[gPXE] Change drive number of the iscsi boot drive?

Shao Miller Shao.Miller at yrdsb.edu.on.ca
Tue Jan 18 14:53:33 EST 2011


On 1/18/2011 12:33, Binh Thai wrote:
> "So having said that, I'd like to ask: _why_ do you want the drive 
> numbers numbered in this way?"
> èI have some unattended programs that capture and deploy OS images. 
> The user may boot a system from a CDROM/USB Drive and do the 
> capturing. Meanwhile, the deployment occurs from an iSCSI Windows 
> image, which currently changes the numbering of the internal hard 
> drives and this causes the captured images to be deployed to the wrong 
> drives. I can make the deployment program aware of the iSCSI drive but 
> I'm looking for a more thorough solution.
>
> Could you please explain for me the relationship between gPXE iSCSI 
> boot and Windows iSCSI Initiator?

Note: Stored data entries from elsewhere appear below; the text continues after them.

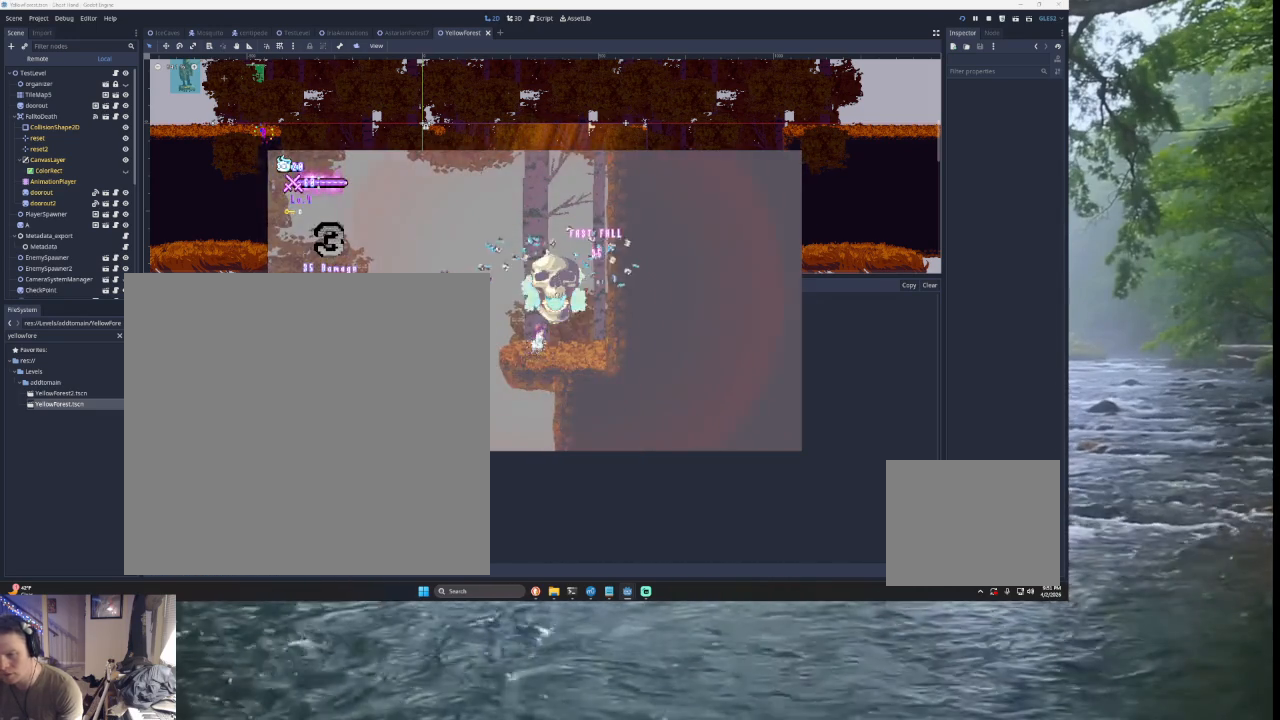
{"buttons": [], "left_stick": "right", "right_stick": "center", "events": [[67, "left_stick", "right"], [267, "left_stick", "left"], [467, "left_stick", "right"]]}
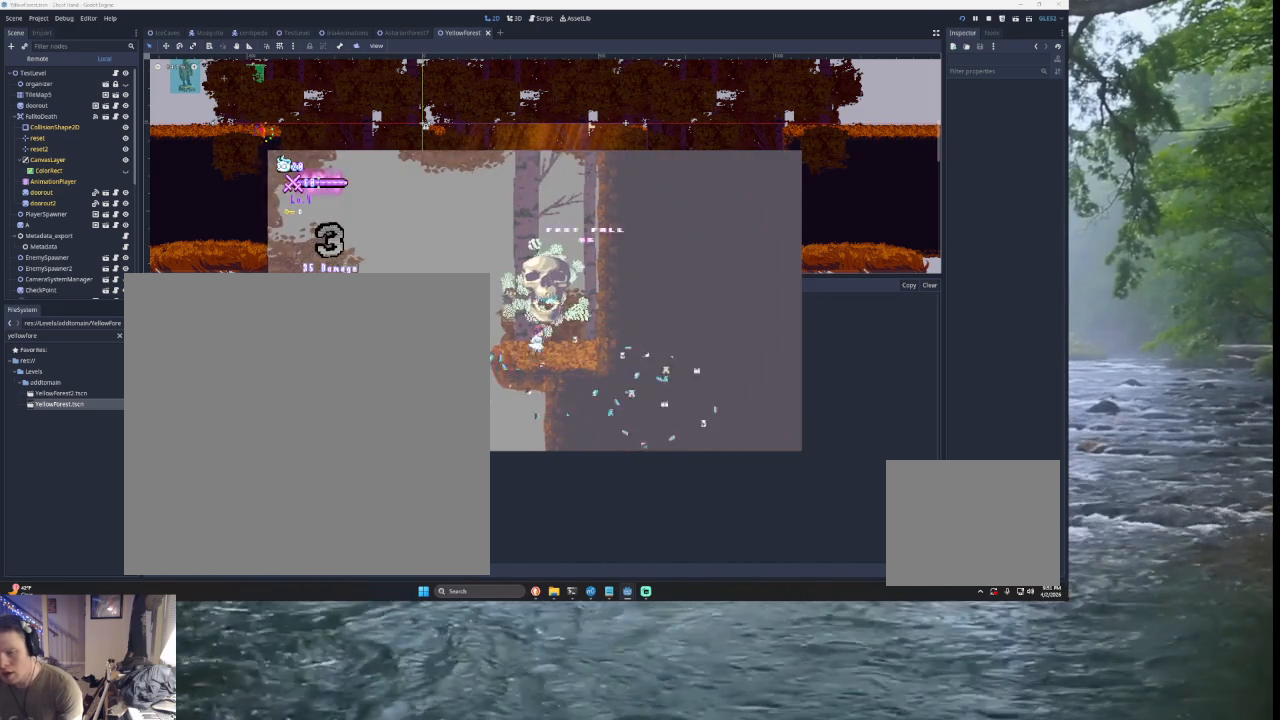
{"buttons": [], "left_stick": "center", "right_stick": "center", "events": [[100, "left_stick", "left"], [200, "left_stick", "right"], [333, "left_stick", "center"]]}
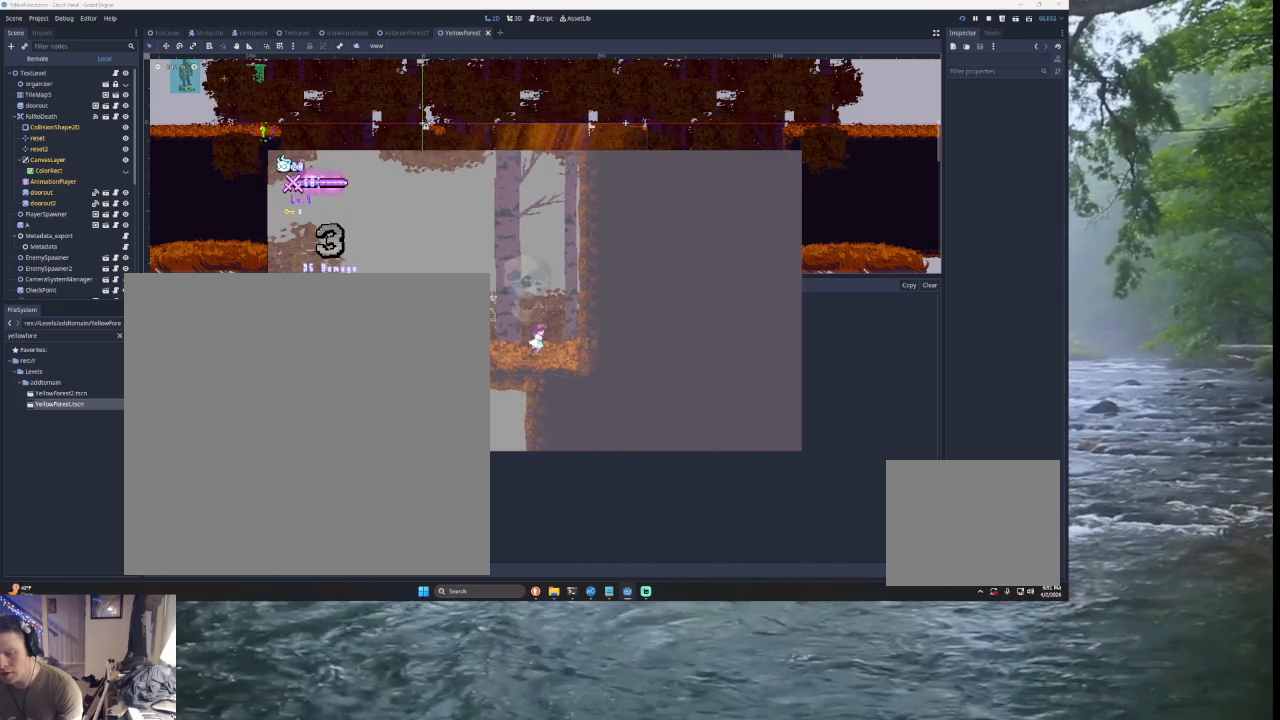
{"buttons": [], "left_stick": "center", "right_stick": "center", "events": []}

When does gPXE end and Windows iSCSI 
> Initiator pick up?

gPXE (and iPXE) create the iBFT and mark it up in the memory map so it 
is not overwritten before booting the SAN.  gPXE (and iPXE) hook 
INTerrupt 0x13 to provide INT 0x13 users (such as DOS, the Windows 
boot-loaders, other boot-loaders) with access to the disk.

The Windows boot-loader(s) will use [the hooked] INT 0x13 to load the 
OS.  Once the OS begins operation, the OS no longer uses INT 0x13, so 
gPXE's (or iPXE's) work is done; its code is never invoked again.

The Windows iSCSI initiator boot-mode driver searches for the iBFT in 
memory.  Once found, the driver will attempt to reconnect to the same 
SAN that the hooked INT 0x13 had previously been connected to.  If 
successful (networking is sane), like other disk bus drivers, it creates 
a disk object.

In Windows XP, the disk object is then driven by DISK.SYS.  I believe 
this driver is responsible for the creation of the \Device\HarddiskX\ 
object directories (you can see with WinObj.exe).  I believe that it 
creates the DRx and DP(x)... devices in those object directories, as 
well as the symbolic links.  I believe that it also creates the 
PhysicalDriveX symbolic links under \GLOBAL??\.  I believe that the 
devices it produces are enumerated as STORAGE devices 
(HKLM\SYSTEM\CCS\Enum\STORAGE\).

I think what happens is that after all boot drivers have been 
initialized and all devices in the device tree have been walked (and 
possible installed), the kernel checks all disks' MBR signatures and 
creates the ARC name [symbolic link] for the boot disk based on 
whichever disk matches.  It can also thus choose which volume to boot from.

I hope this information helps you out.  Perhaps you could adjust your 
unattended processes to specifically look for the internal HDDs, perhaps 
using a disk signature...  That seems to be how Windows does it; perhaps 
you could use the signature to _exclude_ the iSCSI disk from your processes.